# Derbyshire



## MsShirlLaverne (Apr 27, 2007)

I've just spent 2 days based in Matlock Bath and driving around Derbyshire. I never realised how beautiful it was. If anyone fancies a weekend walking there, I'd be up for it


----------



## chio (Apr 27, 2007)

I like that part of the world and pop across regularly, but often not really into Derbyshire, more the Staffordshire Moorlands (Longnor, Flash) or the very far east of Cheshire around Wildboarclough. But it all kind of merges into one; quite literally if you go to Three Shires Head


----------



## moose (Apr 28, 2007)

Derbyshire is one of the finest places on earth. I'd be moving over that hill like a shot if there were any jobs....


----------



## WouldBe (Apr 28, 2007)

MsShirlLaverne said:
			
		

> I've just spent 2 days based in Matlock Bath and driving around Derbyshire. I never realised how beautiful it was. If anyone fancies a weekend walking there, I'd be up for it


You were about 15 miles away from me then.    Delete as applicable.

I used to do a lot of walking round the Derbyshire hills but not up to it anymore.


----------



## chio (Apr 28, 2007)

moose said:
			
		

> Derbyshire is one of the finest places on earth. I'd be moving over that hill like a shot if there were any jobs....

## Recorded information
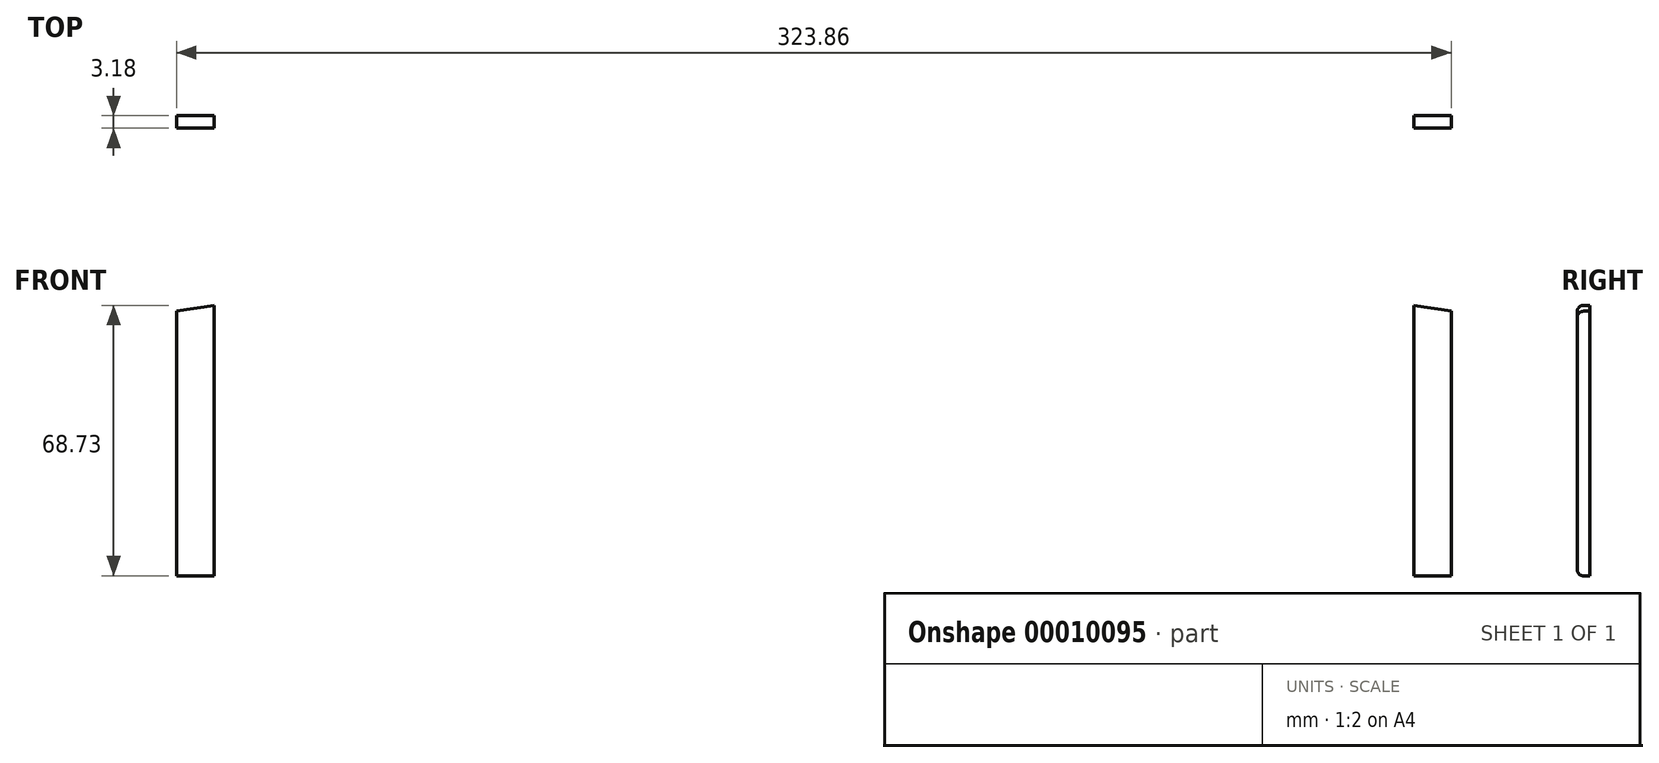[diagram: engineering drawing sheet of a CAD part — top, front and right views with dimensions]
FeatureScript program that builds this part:
annotation { "Feature Type Name" : "Feature", "Feature Type Description" : "" }
export const myFeature = defineFeature(function(context is Context, id is Id, definition is map)
    precondition{}
    {
        {
            var Q0;
            Q0=qCreatedBy(makeId("Front.planeOp"),FACE);
            var sketch = newSketch(context, id + "F0", { "sketchPlane" : qUnion([Q0])});
            skLineSegment(sketch, "E0.bottom", {"start": v(0, 0) * mm, "end": v(9.53, 0) * mm});
            skLineSegment(sketch, "E0.left", {"start": v(0, 0) * mm, "end": v(0, 68.73) * mm});
            skLineSegment(sketch, "E0.right", {"start": v(9.53, 0) * mm, "end": v(9.53, 67.22) * mm});
            skLineSegment(sketch, "E1", {"start": v(0, 68.73) * mm, "end": v(9.52, 67.22) * mm});
            skSolve(sketch);
        }
        {
            var Q0;
            Q0 = qSketchRegion(id + "F0", true);
            extrude(context, id + "F1", {"entities" : qUnion([Q0]), "endBound" : BoundingType.SYMMETRIC, "depth" : 3.17 * mm});
        }
        {
            var Q0;
            Q0=makeQuery(id+"F1.opExtrude","CAP_EDGE",EDGE,{"disambiguationData":[OSD([sQuery(id+"F0.wireOp",EDGE,"E1")])],"isStart":false});
            var Q1;
            Q1=makeQuery(id+"F1.opExtrude","CAP_EDGE",EDGE,{"disambiguationData":[OSD([sQuery(id+"F0.wireOp",EDGE,"E0.bottom")])],"isStart":false});
            fillet(context, id + "F2", {"entities" : qUnion([Q0, Q1]), "radius" : 1.59 * mm, "allowEdgeOverflow" : false});
        }
        {
            var Q0;
            Q0=qCreatedBy(makeId("Right.planeOp"),FACE);
            cPlane(context, id + "F3", {"entities" : qUnion([Q0]), "cplaneType" : CPlaneType.OFFSET, "offset" : 152.4 * mm, "oppositeDirection" : true, "width" : 152.4 * mm, "height" : 152.4 * mm});
        }
        {
            var Q0;
            Q0=makeQuery(id+"F1.opExtrude","SWEPT_BODY",BODY,{"disambiguationData":[OSD([sQuery(id+"F0.wireOp",EDGE,"E0.bottom"),sQuery(id+"F0.wireOp",EDGE,"E0.left"),sQuery(id+"F0.wireOp",EDGE,"E0.right"),sQuery(id+"F0.wireOp",EDGE,"E1")])]});
            var Q1;
            Q1=qCreatedBy(id+"F3.planeOp",FACE);
            mirror(context, id + "F4", {"entities" : qUnion([Q0]), "mirrorPlane" : qUnion([Q1])});
        }
    });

## List of tasks
a – From the Derbyshire thread above, reproduce the text verbatim, starting at "## WouldBe (Apr" and ending at "Delete as applicable.".
b – In the Derbyshire thread, where was MsShirlLaverne based while driving around Derbyshire for two days?

## In response
a –
## WouldBe (Apr 28, 2007)

MsShirlLaverne said:
			
		

> I've just spent 2 days based in Matlock Bath and driving around Derbyshire. I never realised how beautiful it was. If anyone fancies a weekend walking there, I'd be up for it


You were about 15 miles away from me then.    Delete as applicable.

b – Matlock Bath